Keşke hiç söylemeseydim sevdamı. Her şey toz duman oldu birden. Kalabalık bir yalnızlıkta baş başa kalmıştık sanki. Seni görmek için yüreğim yerinden kopuyordu. Pırıl pırıl bir aydınlığa düşen gölgeler sarmıştı dört bir yanı. Gölge oldun. Yakalayamadım.

Seni kaybetmek...

Seni kaybetmeyi kabullenmek... Hadi! Kabullen kabullenebilirsen. Mayıs sonuna geldi zaman.

Dayanılmazlığının öylesine acı veriyor ki, dayanılmazlığını dayanılır kılmaya çalışıyorum. Olmuyor.

Sensizliğime düşen iki damla göz yaşı ol.

Ya da can suyum... Çünkü, öylesine çabuk geçiyor ki zaman.

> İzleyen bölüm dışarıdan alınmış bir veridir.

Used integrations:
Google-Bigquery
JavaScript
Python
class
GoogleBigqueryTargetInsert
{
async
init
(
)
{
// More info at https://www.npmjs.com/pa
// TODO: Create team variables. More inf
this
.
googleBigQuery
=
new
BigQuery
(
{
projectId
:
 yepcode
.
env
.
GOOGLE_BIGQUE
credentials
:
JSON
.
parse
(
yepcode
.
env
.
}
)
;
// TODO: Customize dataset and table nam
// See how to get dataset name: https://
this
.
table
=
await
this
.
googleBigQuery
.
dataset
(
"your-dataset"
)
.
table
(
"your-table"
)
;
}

365 gün nedir? Bilir misin? Tam 8760 saat. 525 600 dakikasında 31 536 000 kez ismini sayıklamak. Seni özleyeli daha bir gün oldu. Kaldı 8736 saat.

Bak nasıl da geçiyor zaman.
..........
Ne var ki. Saatin tüm kadranındaki rakamlar sen olmalısın. Tüm şarkılar seni çalmalı. Bütün telefonlar adına kayıtlı olmalı. Tüm otobüslerde seni karşılamalıyım. Sabahlar seninle aydınlanmalı, öğle vakitlerini seninle paylaşmalı ve senle bitmeliyim akşamları.

Şimdi bir tren kalkmıştır akşamın başladığı yerden. Her kompartımanda sen. Şimdi bir tren kalkmıştır. Her istasyonda özlem satar demiryolu çocukları. Her makas değişiminde sonu gelmez tünellerde kaybolur bekleyişlerim.

Acı düdüklerinden korkar yol üstündeki göçmen kuşlar. Sen korkarsın. Rayların söylediği şarkıların notalarında gizlenir sevdamız. Son düdüğü ile göçüp gidersin istasyon şefinin. Duman duman özlemin kokar. Sen uzaklaşıp kaybolursun. Sen bana yüreğimden yakın. ve sen gözbebeğim gibi sevdiğim. İlaçlarımı verirsin 21:30’da. Can suyum olursun.

Telgraf direkleri geçer; türkü gibi tellerine kuşlar konmuş. Ağaçlar geçer; dallarında yeşil-kırmızı kiraz. Bir makas daha değişir zamandan. Sarı boyalı istasyonların banklarında kalır sevdam.